Text under study:
- - - - -

- Born: 1986 or 1987 Gaza Strip, Palestine
- Occupation: Pediatrician
- Known for: Treating child victims in Gaza; losing nine children in an Israeli airstrike

= Alaa Al Najjar =

Palestinian pediatrician

Alaa Al-Najjar (آلاء النجار, born ) is a Palestinian pediatrician who works at Al-Tahrir Hospital, part of the Nasser Medical Complex in Khan Younis, in the southern Gaza Strip. Her name gained international attention in May 2025 after her husband and nine of her children were killed in an Israeli airstrike that targeted her family’s home in the Qizan an-Najjar area, south of Khan Younis.

== Early life ==
Alaa Al-Najjar comes from a Palestinian family working in the medical field. She worked as a general physician in pediatrics for years at the Nasser Medical Complex, where she was known for her dedication to treating children, especially during periods of military escalation in Gaza.

- - - - -

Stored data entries

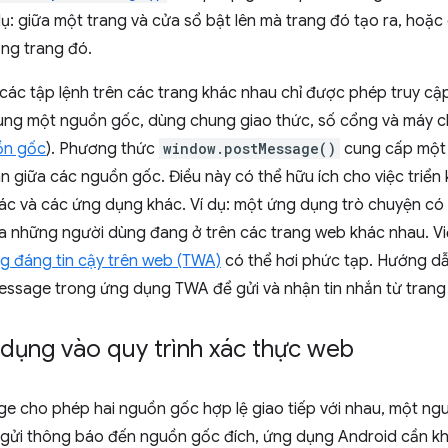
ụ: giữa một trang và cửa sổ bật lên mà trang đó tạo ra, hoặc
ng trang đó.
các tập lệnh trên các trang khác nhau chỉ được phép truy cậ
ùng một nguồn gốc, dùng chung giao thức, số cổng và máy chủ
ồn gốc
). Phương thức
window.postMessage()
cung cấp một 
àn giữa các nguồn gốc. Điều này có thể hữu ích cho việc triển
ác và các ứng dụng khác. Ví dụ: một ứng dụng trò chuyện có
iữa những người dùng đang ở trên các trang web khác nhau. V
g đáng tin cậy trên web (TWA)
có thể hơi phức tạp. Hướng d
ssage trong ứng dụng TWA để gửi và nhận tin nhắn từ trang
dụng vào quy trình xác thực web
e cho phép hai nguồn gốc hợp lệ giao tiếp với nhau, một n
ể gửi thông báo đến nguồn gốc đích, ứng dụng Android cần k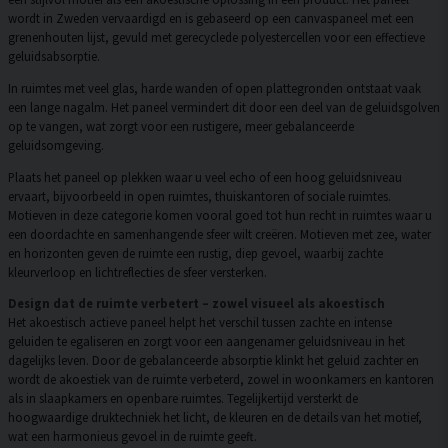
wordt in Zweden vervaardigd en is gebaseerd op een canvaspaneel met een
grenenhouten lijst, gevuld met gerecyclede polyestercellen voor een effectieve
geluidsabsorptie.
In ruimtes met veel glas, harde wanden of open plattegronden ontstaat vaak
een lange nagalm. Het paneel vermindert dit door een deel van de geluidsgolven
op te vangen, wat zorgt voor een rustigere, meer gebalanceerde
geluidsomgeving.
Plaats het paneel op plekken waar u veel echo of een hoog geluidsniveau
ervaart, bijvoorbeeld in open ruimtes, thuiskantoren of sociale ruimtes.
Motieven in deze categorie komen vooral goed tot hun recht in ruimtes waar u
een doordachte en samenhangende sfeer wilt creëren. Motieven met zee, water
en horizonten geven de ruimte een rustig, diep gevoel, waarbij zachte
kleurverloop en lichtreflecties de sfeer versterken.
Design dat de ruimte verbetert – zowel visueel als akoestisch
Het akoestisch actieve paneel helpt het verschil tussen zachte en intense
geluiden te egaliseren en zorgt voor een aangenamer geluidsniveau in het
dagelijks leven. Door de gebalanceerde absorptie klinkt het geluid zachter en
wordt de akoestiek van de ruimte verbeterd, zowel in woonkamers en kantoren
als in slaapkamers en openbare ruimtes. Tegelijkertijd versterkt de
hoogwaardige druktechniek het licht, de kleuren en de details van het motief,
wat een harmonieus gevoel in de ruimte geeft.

- - - - -

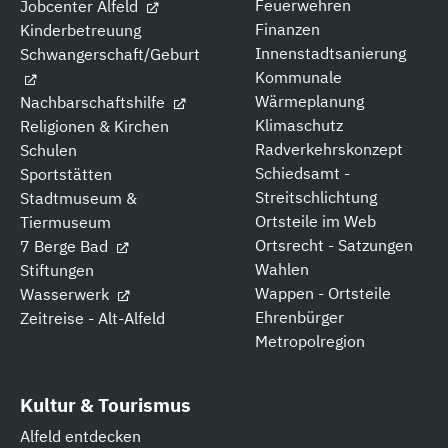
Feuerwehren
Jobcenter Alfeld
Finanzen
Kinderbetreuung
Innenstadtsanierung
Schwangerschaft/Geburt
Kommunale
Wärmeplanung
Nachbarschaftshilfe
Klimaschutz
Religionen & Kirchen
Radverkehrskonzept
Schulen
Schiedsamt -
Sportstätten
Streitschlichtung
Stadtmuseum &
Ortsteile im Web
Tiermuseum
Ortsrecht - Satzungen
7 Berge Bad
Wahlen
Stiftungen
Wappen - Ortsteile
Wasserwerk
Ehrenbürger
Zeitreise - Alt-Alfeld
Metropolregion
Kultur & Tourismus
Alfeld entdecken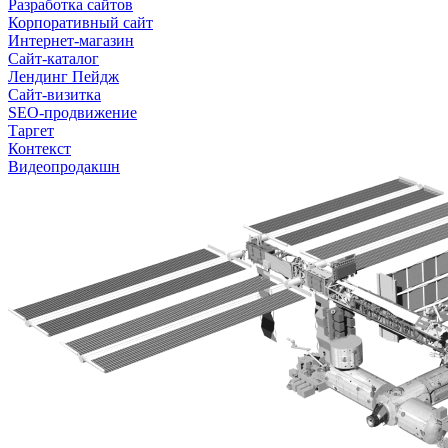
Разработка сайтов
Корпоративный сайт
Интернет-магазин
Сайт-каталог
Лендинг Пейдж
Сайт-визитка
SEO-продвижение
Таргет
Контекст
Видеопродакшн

- - - - -

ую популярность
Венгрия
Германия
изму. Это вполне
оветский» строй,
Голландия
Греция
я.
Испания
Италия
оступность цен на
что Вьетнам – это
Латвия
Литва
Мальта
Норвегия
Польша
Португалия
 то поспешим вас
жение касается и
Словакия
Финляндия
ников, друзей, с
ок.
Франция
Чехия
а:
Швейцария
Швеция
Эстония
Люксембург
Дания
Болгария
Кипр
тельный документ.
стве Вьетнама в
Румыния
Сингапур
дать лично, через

- - - - -

What is required: Reproduce word for word the passage of the Alaa Al-Najjar article that begins at the words "- Born: 1986" and stops after "escalation in Gaza.". These lines are separate material, apart from the article on Alaa Al-Najjar.

Task answer:
- Born: 1986 or 1987 Gaza Strip, Palestine
- Occupation: Pediatrician
- Known for: Treating child victims in Gaza; losing nine children in an Israeli airstrike

= Alaa Al Najjar =

Palestinian pediatrician

Alaa Al-Najjar (آلاء النجار, born ) is a Palestinian pediatrician who works at Al-Tahrir Hospital, part of the Nasser Medical Complex in Khan Younis, in the southern Gaza Strip. Her name gained international attention in May 2025 after her husband and nine of her children were killed in an Israeli airstrike that targeted her family’s home in the Qizan an-Najjar area, south of Khan Younis.

== Early life ==
Alaa Al-Najjar comes from a Palestinian family working in the medical field. She worked as a general physician in pediatrics for years at the Nasser Medical Complex, where she was known for her dedication to treating children, especially during periods of military escalation in Gaza.